Rebellion against society of those times has been replaced with the same people who elected Ronald Reagan twice as president.

That was a difficult time for some of us. Vietnam was on one side of the planet and the anti-Vietnam world on the other. The sixties were devastating.

Some believe that the "Leave it to Beaver" sense of community, look after your neighbor attitude, and a touch of cultural naivety could benefit the cultural wasteland of the Jerry Springer world of society today.

On the other hand, the sixties confronted a stiff social order that openly discriminated against people of all sorts and really kept a bite on creativity in many areas of society. It was a pretty harsh place for those on the other side of the mainstream.

Too often the sixties are romanticized in icons (good or evil) like Kennedy, Jimmy Hendrix, the Beatles. MLK Jr., Marilyn Monroe, Woodstock and yes, even Manson.

Charles Manson was a mass murderer and an example of what society can spiral down to left to its own devices. His saga represents the base nature of humanity that drove the likes of other degenerate notorious figures.

Manson represents the dark side of the sixties that we would forget about a lot sooner had he not lived to keep his persona in the public arena for decades later to provide social context.

The sixties had the death penalty in many more states and had Manson and his crew been executed, like many thought they deserved; he would have joined the ranks of other demonized and forgotten idiots.
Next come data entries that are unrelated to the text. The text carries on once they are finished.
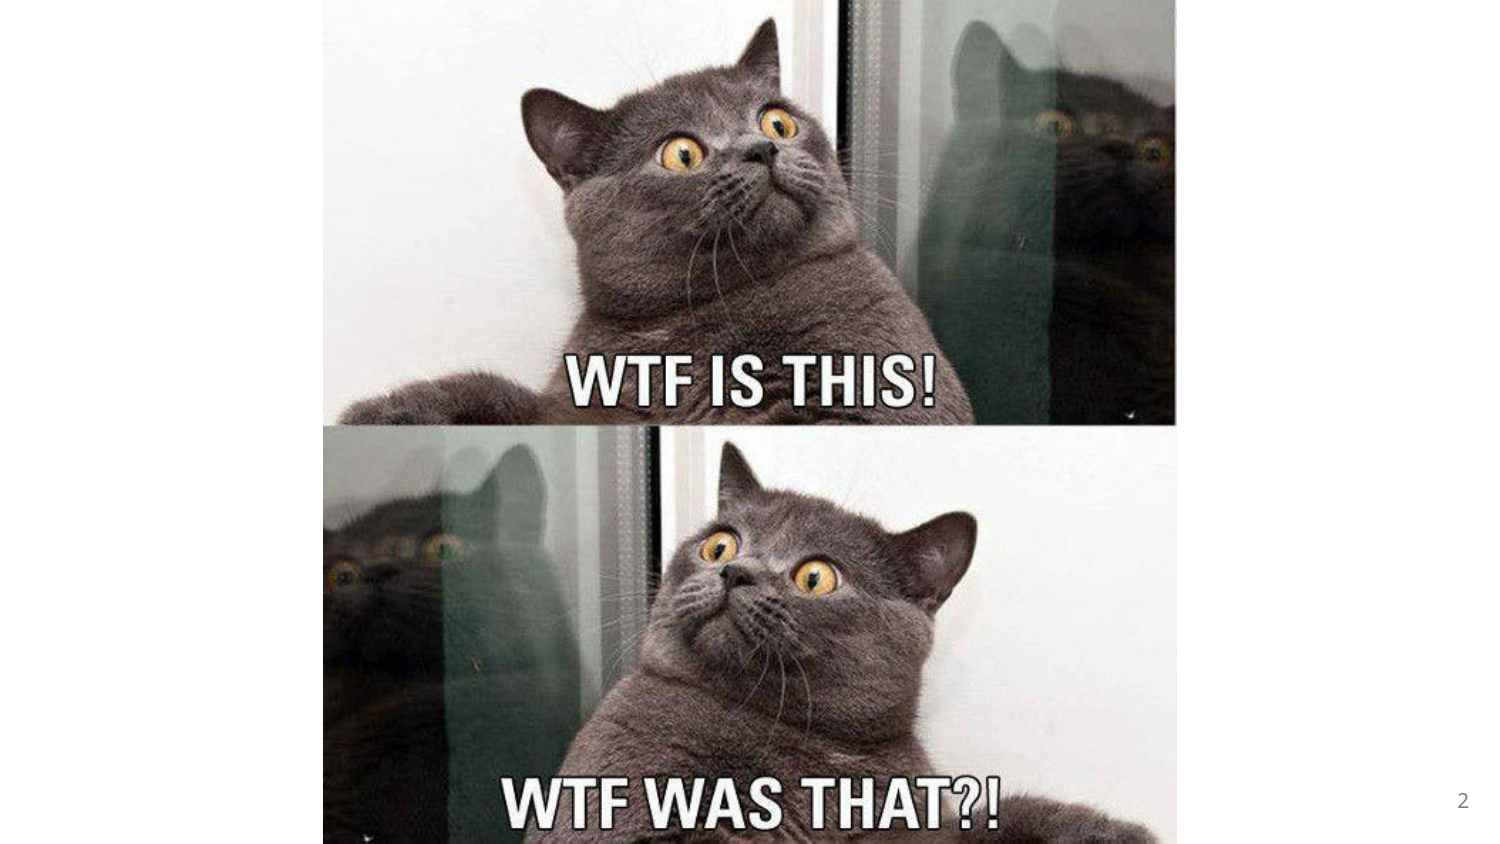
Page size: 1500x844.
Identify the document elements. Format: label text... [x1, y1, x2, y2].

slide_number <number> [1394, 769, 1484, 834]
picture [323, 0, 1177, 844]
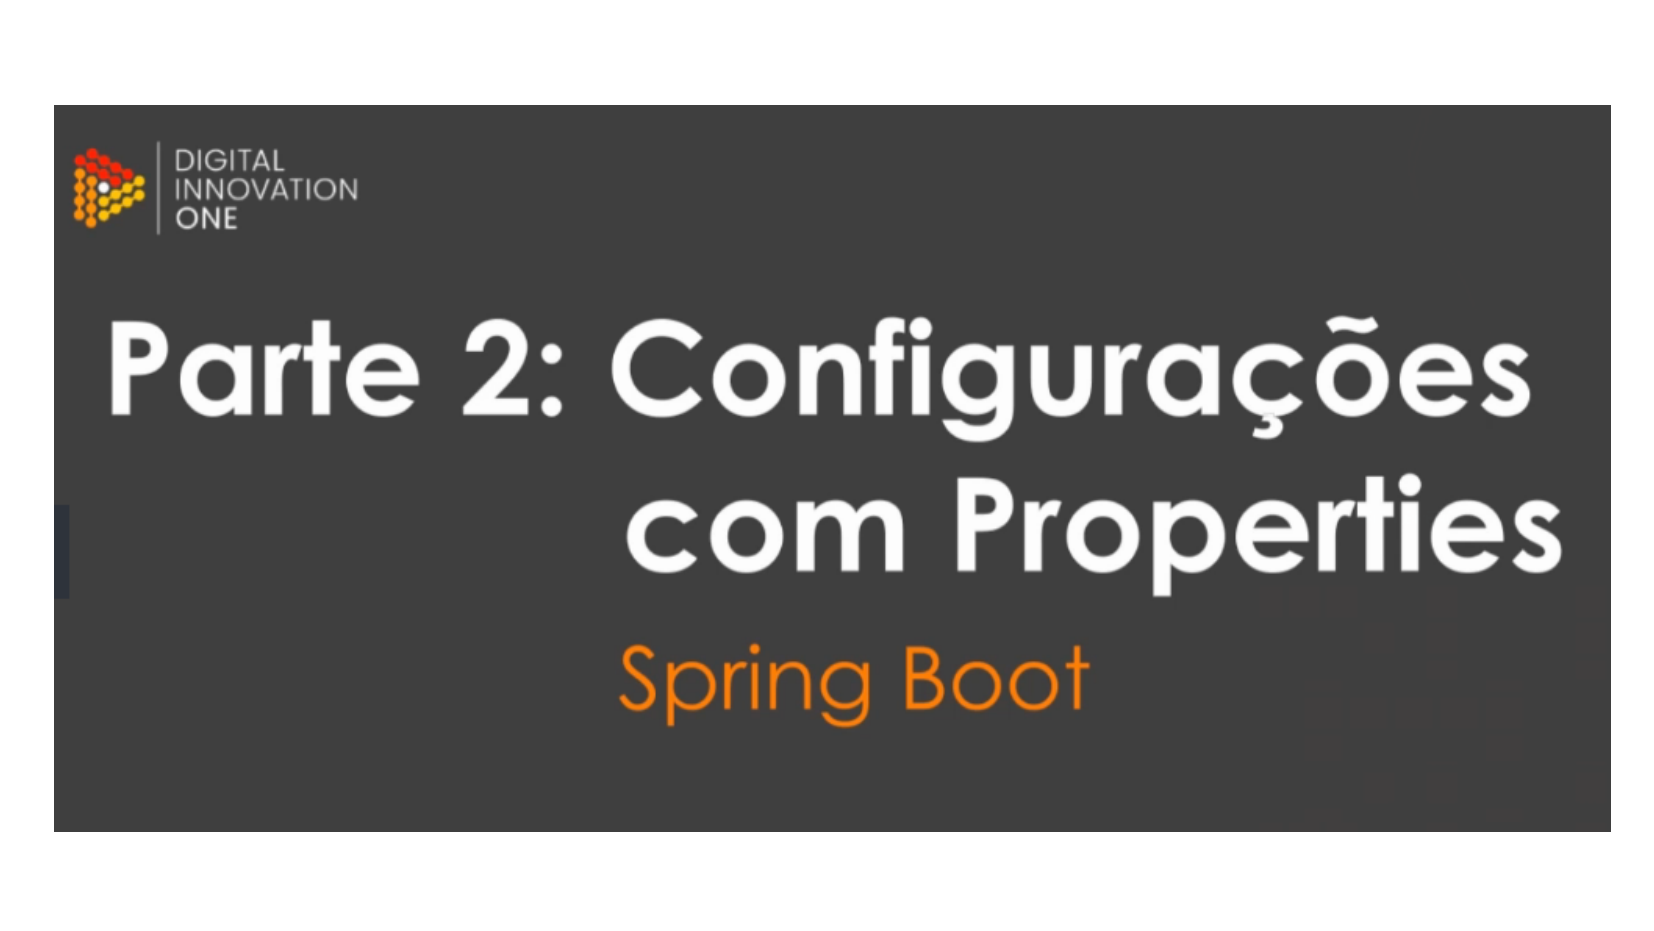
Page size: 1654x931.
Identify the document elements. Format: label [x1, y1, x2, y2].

picture [54, 105, 1611, 833]
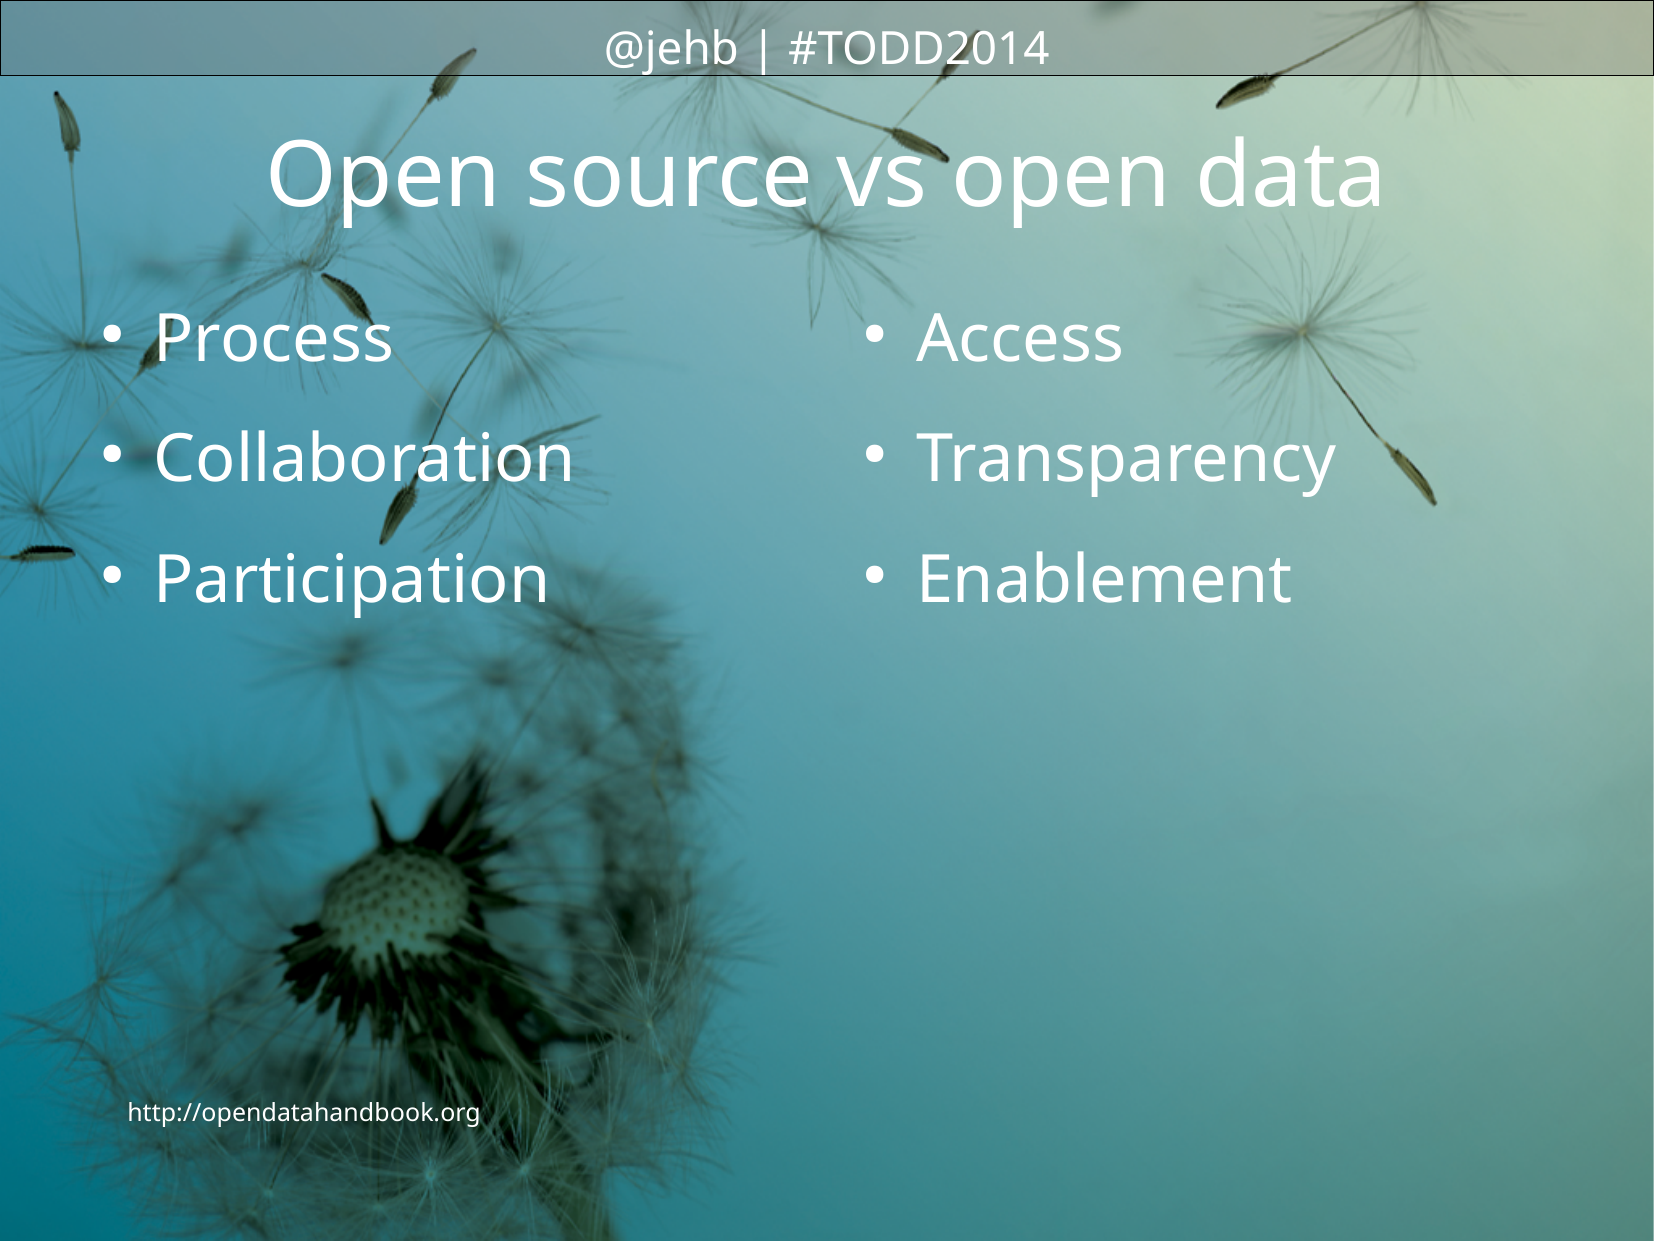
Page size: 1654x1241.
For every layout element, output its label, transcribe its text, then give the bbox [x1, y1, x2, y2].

list Access Transparency Enablement [845, 290, 1572, 1109]
title Open source vs open data [82, 67, 1571, 275]
picture [0, 76, 1654, 1241]
list Process Collaboration Participation [82, 290, 809, 1109]
text_box http://opendatahandbook.org [112, 1087, 496, 1131]
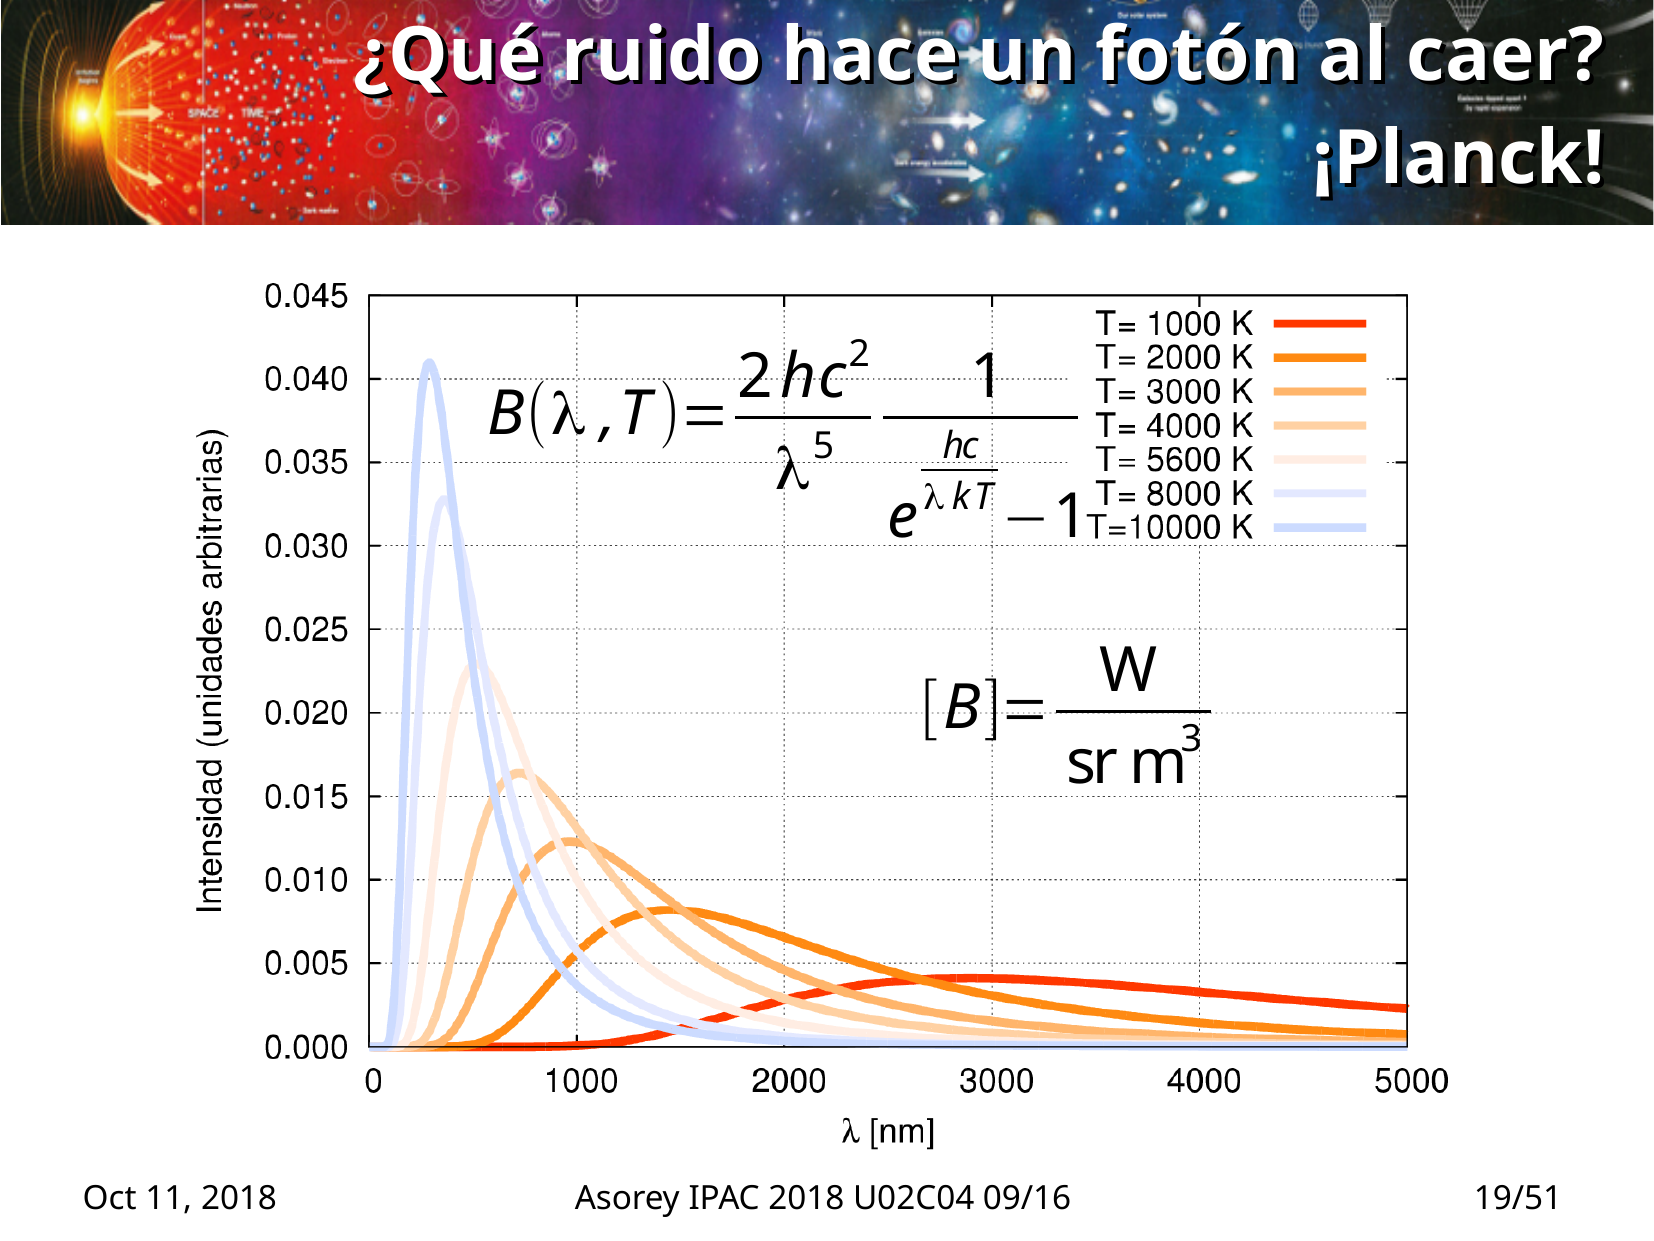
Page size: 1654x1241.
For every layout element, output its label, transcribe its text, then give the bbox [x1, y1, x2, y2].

He can't die in prison soon enough for many of us who would rather not recall the sixties with him on the front page.

Todd Mayo said...

The answer to your question,” Isn’t forty years of Charles Manson enough", is an unqualified YES!! If there was anything to be learned from the things this man inspired I am certain those lessons have been assimilated. Now, those horrible murders are part of an entire canon of psychological/sociological history long-since replaced in our collective frame of reference by Timothy McVeigh, Columbine and other tragically damaged people whose tortured lives spilled over and destroyed others.
An anniversary of the "Manson Murders"? I'll skip it.

robert.fischl said...

Manson held a spell over his followers - I would compare him to Jim Jones and others who have brought an early death to their followers - ala Waco. He is a fascinating fellow, forty years later.